▶ _WHAT TO WORK ON_: Each line of the records that holds the word "labels" should be copied out.

+++ RECORDED DATA

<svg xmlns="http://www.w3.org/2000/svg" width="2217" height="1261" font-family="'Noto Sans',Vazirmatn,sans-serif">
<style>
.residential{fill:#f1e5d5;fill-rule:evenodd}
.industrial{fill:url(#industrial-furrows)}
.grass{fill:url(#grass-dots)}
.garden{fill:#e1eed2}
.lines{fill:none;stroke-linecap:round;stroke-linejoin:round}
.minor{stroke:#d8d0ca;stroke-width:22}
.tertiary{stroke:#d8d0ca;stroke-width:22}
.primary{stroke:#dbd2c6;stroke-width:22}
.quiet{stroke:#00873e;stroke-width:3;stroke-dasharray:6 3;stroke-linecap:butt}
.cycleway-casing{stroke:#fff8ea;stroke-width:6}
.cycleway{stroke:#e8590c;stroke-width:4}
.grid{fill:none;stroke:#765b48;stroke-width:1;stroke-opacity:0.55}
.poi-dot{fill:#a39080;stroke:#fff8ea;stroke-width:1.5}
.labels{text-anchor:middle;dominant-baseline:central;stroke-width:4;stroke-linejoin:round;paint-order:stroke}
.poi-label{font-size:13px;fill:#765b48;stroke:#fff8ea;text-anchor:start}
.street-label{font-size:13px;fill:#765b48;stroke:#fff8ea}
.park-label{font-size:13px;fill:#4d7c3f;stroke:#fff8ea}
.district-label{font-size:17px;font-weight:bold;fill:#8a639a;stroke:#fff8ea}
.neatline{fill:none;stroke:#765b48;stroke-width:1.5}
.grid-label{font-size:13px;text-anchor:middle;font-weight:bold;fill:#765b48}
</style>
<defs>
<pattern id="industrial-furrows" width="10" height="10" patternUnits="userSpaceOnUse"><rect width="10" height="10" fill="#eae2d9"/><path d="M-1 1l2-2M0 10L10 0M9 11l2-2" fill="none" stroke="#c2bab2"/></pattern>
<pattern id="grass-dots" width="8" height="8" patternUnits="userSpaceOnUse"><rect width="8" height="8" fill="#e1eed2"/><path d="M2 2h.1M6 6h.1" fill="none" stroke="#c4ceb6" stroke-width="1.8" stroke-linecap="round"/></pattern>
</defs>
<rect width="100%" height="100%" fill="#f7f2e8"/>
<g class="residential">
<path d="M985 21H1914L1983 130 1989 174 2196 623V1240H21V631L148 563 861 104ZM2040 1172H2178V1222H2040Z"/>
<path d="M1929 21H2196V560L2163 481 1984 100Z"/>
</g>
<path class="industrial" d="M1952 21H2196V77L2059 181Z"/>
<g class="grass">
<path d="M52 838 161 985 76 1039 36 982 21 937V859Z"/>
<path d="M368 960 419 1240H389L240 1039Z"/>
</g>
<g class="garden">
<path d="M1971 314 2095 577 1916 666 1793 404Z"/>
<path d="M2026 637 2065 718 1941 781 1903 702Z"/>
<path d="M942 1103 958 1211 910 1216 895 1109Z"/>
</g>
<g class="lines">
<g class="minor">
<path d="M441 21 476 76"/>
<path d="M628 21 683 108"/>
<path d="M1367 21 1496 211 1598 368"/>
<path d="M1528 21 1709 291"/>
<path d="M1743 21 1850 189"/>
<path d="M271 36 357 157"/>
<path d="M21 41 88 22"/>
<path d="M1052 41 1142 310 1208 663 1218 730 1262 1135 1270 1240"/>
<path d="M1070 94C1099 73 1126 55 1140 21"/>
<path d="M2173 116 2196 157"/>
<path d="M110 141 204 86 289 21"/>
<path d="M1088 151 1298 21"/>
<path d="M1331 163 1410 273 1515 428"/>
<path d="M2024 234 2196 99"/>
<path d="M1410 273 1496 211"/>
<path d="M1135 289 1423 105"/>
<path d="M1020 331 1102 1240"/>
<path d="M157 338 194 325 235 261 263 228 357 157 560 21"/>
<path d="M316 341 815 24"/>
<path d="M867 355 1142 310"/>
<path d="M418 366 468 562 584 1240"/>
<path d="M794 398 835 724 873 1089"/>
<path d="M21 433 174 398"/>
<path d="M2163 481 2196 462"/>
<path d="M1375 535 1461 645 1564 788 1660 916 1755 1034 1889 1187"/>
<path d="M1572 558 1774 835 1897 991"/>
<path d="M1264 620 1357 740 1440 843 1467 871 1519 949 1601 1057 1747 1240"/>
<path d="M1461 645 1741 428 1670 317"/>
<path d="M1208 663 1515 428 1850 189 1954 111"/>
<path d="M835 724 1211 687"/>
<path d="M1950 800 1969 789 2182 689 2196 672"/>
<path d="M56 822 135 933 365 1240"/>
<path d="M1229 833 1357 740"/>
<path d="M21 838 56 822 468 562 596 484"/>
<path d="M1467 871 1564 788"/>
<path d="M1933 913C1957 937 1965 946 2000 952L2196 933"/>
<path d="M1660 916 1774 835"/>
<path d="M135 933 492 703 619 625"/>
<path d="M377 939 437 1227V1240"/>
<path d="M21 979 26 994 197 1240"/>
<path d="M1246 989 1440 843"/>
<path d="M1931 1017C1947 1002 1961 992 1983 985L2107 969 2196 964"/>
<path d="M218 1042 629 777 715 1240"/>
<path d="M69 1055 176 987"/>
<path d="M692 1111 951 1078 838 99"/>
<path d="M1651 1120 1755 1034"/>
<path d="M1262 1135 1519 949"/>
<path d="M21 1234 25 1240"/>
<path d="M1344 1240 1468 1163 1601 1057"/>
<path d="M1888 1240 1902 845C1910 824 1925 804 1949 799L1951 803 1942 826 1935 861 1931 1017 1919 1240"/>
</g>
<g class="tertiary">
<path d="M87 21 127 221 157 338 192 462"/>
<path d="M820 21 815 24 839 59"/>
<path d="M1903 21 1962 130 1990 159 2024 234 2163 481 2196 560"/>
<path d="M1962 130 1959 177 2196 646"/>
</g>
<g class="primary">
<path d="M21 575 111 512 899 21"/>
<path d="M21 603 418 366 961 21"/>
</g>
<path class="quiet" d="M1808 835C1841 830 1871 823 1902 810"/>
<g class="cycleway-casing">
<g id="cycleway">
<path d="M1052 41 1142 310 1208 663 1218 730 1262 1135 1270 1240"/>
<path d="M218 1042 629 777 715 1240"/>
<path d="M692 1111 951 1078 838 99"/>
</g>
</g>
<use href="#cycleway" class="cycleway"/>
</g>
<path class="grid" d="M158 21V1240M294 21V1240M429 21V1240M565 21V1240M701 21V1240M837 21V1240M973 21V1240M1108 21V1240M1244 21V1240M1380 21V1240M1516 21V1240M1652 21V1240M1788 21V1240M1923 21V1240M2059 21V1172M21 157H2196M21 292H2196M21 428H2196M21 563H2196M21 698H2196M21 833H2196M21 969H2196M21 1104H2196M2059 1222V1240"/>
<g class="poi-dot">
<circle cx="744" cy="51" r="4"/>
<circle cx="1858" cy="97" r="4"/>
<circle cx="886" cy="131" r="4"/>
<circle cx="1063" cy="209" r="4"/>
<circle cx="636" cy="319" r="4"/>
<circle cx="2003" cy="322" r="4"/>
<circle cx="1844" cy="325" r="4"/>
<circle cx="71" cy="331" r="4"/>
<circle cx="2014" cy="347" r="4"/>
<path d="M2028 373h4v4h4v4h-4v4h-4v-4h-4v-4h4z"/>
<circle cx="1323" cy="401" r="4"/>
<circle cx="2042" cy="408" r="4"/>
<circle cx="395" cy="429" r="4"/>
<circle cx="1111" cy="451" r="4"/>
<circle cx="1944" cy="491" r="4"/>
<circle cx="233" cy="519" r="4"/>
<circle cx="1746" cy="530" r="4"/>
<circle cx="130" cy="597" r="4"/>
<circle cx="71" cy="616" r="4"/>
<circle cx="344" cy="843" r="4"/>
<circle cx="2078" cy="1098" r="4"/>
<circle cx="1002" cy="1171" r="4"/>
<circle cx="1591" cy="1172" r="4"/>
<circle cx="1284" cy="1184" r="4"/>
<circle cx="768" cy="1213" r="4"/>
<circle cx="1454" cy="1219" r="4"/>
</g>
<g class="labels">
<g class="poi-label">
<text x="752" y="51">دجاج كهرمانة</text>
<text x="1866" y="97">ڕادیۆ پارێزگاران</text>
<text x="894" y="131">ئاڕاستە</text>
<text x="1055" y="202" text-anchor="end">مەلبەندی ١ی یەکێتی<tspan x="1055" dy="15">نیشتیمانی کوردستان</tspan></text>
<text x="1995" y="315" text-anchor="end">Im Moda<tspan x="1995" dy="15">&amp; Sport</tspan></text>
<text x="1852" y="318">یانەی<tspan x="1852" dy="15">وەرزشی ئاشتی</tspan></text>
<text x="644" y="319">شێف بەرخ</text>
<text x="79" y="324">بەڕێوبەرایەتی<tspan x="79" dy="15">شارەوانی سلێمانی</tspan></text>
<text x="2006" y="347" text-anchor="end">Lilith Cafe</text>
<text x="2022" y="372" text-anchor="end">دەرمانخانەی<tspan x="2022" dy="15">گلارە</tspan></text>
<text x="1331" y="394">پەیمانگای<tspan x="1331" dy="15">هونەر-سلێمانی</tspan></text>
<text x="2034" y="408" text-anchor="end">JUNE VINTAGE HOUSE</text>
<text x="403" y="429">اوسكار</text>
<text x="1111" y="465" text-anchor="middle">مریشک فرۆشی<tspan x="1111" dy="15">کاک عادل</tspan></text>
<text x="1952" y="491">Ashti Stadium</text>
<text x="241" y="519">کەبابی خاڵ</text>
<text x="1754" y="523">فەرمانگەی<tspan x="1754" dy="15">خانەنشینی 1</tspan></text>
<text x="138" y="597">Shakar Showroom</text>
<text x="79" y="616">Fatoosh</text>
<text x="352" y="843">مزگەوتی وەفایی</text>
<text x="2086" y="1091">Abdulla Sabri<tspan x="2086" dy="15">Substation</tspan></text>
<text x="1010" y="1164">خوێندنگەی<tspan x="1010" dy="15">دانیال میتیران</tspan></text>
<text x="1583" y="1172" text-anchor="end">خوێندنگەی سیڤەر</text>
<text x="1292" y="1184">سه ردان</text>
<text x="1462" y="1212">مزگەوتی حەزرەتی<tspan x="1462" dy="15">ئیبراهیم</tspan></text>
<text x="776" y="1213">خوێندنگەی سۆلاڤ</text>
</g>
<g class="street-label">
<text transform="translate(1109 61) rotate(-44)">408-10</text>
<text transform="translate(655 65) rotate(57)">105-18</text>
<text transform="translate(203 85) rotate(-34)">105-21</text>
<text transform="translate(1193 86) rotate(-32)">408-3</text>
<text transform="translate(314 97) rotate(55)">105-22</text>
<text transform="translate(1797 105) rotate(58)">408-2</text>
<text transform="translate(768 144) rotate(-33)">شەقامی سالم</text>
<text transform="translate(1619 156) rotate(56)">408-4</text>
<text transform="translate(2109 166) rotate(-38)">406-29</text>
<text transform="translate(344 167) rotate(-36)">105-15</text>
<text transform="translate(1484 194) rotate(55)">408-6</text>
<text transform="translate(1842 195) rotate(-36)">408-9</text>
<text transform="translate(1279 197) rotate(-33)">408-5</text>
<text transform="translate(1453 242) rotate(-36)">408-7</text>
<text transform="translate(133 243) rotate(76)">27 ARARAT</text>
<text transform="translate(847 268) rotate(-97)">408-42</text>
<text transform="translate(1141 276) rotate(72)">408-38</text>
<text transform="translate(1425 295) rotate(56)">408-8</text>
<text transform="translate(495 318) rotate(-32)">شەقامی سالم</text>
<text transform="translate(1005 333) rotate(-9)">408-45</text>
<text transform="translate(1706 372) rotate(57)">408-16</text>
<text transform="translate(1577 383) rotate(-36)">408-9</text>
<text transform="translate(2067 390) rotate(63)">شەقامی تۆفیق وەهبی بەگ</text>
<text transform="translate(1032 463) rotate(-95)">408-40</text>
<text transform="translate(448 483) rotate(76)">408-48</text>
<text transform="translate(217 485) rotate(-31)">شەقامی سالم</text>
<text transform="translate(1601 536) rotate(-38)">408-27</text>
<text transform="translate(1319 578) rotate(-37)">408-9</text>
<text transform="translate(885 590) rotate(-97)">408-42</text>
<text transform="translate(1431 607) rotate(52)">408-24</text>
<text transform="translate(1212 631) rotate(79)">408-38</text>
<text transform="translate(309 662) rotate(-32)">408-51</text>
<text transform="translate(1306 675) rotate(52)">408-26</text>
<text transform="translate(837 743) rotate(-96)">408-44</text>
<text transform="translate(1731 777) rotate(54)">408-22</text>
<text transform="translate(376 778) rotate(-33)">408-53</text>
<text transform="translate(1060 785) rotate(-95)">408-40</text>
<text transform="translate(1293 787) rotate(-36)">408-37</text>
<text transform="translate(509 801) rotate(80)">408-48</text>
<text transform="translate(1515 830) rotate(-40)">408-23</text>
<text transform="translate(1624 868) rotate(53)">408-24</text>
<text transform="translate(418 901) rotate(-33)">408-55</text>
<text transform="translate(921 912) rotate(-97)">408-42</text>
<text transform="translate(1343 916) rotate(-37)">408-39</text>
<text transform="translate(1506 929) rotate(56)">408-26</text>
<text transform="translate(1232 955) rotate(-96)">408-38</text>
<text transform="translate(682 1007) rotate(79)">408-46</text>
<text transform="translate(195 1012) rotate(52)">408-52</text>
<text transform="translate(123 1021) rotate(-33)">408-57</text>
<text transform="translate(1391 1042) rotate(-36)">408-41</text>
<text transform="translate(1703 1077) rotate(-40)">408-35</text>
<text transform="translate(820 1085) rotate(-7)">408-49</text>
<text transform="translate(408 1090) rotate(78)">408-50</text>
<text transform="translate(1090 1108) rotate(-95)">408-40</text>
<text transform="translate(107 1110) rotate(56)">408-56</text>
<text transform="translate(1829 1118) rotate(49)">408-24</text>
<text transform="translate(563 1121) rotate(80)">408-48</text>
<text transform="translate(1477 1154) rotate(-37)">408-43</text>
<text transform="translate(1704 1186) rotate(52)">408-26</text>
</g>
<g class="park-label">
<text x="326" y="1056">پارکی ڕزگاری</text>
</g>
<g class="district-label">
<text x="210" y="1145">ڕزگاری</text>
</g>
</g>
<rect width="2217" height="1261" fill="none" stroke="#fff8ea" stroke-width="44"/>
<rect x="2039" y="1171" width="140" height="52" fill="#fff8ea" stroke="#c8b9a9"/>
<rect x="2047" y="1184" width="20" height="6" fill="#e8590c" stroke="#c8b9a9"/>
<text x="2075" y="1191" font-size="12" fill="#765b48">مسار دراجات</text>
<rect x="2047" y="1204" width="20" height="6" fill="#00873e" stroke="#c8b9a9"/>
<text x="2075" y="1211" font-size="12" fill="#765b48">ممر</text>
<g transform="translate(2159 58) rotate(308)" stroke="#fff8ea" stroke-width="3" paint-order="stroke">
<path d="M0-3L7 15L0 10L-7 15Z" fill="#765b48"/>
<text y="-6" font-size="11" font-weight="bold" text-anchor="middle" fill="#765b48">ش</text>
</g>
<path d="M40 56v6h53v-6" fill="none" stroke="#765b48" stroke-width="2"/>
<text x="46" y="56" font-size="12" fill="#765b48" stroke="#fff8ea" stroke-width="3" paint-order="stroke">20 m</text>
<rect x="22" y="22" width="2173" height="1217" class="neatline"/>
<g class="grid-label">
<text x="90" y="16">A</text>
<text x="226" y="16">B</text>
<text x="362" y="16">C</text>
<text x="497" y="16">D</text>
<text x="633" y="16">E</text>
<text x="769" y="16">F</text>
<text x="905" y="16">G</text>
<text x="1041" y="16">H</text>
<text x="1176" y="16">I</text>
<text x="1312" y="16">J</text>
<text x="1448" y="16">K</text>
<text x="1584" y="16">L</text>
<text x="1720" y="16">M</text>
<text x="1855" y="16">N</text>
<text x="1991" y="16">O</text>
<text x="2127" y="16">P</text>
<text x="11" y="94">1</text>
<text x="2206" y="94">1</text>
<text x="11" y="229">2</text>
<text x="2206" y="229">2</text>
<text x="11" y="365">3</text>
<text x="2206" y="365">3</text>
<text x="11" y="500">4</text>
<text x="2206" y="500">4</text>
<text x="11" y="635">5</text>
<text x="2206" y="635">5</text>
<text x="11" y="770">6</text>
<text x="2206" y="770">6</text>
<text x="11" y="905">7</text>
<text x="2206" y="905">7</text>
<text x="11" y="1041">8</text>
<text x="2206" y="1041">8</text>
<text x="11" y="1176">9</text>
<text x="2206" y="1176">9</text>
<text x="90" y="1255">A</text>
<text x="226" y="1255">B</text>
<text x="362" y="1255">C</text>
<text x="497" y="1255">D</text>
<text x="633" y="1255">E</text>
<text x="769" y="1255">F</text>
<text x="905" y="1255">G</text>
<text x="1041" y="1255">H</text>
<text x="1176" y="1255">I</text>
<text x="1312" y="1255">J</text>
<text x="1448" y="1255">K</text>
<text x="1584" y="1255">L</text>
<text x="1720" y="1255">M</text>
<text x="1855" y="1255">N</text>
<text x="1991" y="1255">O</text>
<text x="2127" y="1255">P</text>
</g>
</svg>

++++++

▶ _ANSWER TO THIS EXERCISE_:
.labels{text-anchor:middle;dominant-baseline:central;stroke-width:4;stroke-linejoin:round;paint-order:stroke}
<g class="labels">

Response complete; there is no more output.